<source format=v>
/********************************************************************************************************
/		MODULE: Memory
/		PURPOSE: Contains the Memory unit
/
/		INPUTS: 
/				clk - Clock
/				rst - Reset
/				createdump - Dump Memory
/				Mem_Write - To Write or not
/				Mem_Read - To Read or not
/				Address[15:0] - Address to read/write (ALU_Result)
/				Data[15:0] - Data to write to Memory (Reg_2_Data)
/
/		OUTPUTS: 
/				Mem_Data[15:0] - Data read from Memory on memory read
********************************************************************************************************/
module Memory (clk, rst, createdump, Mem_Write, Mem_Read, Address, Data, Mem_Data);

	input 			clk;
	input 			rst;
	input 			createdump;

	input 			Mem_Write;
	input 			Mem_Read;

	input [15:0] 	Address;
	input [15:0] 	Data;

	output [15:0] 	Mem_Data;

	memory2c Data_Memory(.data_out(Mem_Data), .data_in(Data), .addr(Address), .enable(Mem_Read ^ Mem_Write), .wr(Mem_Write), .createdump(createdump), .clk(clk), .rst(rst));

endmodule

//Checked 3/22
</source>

============

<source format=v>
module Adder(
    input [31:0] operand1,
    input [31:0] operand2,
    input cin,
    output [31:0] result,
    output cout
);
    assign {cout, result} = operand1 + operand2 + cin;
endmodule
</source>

============

:: What you have to do ::
Lines with "cout": return each one from the data above.

:: Result ::
    output cout
    assign {cout, result} = operand1 + operand2 + cin;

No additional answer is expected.